# Task to carry out
Take each line in the entries below that holds "newer" and show it.

*** Opening Material shown ***

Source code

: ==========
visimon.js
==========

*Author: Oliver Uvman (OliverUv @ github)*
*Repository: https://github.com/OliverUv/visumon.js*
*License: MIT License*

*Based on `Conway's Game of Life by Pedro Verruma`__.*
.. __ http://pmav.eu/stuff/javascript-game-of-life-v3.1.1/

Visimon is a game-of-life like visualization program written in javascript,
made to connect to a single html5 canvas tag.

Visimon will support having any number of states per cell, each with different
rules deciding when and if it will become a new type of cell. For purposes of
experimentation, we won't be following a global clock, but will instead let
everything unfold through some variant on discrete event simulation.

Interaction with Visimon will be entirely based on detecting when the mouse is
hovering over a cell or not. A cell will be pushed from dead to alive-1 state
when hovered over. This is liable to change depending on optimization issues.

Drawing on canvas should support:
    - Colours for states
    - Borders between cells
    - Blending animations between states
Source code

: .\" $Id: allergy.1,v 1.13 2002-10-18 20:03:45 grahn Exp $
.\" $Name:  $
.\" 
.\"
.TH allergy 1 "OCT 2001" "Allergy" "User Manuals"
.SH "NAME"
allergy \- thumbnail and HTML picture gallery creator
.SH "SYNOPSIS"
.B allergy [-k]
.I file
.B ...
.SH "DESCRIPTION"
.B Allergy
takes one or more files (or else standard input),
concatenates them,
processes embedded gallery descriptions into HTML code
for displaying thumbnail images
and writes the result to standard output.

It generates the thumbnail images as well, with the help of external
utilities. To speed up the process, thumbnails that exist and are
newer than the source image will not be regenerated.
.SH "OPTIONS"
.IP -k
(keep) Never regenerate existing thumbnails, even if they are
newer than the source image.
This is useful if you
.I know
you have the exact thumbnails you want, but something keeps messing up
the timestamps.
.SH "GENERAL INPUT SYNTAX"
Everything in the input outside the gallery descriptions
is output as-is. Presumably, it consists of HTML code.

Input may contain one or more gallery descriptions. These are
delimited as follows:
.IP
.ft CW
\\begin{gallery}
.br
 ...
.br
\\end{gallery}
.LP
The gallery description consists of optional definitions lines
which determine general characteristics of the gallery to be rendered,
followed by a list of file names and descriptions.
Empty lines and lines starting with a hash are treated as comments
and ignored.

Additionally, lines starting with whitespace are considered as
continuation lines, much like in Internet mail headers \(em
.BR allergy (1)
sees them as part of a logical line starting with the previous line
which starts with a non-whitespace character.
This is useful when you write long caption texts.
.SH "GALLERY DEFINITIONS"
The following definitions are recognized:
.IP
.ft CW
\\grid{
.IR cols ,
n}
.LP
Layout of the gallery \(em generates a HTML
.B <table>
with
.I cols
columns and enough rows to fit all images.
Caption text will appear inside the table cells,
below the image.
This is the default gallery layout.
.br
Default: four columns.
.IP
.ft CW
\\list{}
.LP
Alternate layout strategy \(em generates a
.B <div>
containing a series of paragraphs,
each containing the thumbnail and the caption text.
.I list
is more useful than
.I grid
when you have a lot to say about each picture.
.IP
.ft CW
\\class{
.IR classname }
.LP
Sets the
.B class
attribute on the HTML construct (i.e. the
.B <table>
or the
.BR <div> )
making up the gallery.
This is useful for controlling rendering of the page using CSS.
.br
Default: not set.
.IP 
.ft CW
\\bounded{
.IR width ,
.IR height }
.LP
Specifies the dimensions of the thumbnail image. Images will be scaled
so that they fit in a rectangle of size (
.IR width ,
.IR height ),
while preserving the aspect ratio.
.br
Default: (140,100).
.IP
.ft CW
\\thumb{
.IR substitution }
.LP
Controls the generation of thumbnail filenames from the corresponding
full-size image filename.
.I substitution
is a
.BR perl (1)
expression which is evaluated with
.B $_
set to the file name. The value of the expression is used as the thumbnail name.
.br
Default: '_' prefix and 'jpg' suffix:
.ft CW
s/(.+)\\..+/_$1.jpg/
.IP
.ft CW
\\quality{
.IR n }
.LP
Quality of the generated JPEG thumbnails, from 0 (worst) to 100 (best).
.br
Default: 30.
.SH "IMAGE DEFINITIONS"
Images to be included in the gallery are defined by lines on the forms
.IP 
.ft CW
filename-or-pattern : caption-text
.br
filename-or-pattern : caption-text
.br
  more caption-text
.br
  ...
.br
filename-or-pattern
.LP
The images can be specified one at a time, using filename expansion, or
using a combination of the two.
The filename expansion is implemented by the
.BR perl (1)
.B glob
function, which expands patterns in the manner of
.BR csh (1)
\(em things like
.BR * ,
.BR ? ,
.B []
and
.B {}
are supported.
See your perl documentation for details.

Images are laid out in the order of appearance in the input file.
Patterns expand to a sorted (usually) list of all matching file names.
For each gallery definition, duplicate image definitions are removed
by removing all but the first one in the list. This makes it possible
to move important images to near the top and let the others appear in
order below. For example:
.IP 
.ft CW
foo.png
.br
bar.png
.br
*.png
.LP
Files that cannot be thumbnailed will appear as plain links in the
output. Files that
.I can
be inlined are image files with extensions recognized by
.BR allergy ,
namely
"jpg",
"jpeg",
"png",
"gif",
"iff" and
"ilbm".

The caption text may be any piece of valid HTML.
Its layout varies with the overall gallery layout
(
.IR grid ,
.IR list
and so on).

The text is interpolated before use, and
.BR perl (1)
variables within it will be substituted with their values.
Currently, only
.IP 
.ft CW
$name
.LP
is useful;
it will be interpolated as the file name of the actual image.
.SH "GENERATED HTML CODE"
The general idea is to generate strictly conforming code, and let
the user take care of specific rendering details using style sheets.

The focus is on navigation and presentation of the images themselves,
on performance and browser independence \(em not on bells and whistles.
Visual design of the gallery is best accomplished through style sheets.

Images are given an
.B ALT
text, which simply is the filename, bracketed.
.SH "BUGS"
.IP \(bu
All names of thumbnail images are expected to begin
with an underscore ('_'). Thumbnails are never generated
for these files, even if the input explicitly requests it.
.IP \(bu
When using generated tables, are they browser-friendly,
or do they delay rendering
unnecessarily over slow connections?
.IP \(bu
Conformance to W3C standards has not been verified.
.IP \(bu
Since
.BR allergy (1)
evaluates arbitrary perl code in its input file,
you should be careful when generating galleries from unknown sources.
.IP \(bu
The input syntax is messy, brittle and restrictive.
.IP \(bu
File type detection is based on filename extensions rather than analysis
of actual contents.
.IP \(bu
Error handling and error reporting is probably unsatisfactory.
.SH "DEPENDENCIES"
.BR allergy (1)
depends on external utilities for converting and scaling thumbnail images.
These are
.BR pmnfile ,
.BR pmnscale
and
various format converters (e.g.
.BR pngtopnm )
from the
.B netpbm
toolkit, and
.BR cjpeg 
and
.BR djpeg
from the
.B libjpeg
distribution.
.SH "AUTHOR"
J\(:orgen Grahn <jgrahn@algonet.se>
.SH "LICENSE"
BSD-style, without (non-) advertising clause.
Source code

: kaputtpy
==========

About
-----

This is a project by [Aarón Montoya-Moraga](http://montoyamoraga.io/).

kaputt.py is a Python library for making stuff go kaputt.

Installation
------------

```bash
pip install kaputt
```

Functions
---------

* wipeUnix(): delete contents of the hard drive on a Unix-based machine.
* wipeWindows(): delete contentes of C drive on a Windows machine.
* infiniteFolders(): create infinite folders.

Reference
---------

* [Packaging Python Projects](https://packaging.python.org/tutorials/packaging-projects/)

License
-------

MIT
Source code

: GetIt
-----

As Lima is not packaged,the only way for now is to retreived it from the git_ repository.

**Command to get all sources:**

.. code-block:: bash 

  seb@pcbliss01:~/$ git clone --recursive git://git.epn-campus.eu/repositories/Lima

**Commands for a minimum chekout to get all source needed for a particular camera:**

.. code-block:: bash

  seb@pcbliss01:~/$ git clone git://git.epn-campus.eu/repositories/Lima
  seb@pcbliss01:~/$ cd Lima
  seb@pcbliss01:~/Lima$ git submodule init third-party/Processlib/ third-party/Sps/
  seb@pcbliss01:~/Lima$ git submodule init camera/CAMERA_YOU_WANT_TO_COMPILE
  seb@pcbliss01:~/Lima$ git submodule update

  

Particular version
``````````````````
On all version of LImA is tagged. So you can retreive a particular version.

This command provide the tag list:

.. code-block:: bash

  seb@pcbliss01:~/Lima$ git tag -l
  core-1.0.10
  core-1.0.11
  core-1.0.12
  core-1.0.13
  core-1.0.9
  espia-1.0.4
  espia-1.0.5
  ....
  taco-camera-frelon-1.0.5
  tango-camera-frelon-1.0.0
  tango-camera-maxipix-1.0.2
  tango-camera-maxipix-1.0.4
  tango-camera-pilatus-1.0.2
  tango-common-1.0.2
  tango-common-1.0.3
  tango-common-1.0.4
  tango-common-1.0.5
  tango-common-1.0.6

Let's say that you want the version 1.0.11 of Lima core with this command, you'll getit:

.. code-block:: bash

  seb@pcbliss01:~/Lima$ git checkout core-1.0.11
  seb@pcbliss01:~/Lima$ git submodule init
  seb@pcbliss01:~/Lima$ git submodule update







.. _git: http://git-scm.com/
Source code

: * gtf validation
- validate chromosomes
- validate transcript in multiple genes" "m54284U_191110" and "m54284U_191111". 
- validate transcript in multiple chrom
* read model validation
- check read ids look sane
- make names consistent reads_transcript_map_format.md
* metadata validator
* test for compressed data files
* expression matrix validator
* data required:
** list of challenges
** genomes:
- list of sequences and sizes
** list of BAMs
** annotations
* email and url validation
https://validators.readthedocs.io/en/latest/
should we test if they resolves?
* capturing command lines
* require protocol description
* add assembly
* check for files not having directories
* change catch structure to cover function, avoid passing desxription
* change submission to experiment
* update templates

*** Closing Material shown ***

# Solution to this exercise
newer than the source image will not be regenerated.
newer than the source image.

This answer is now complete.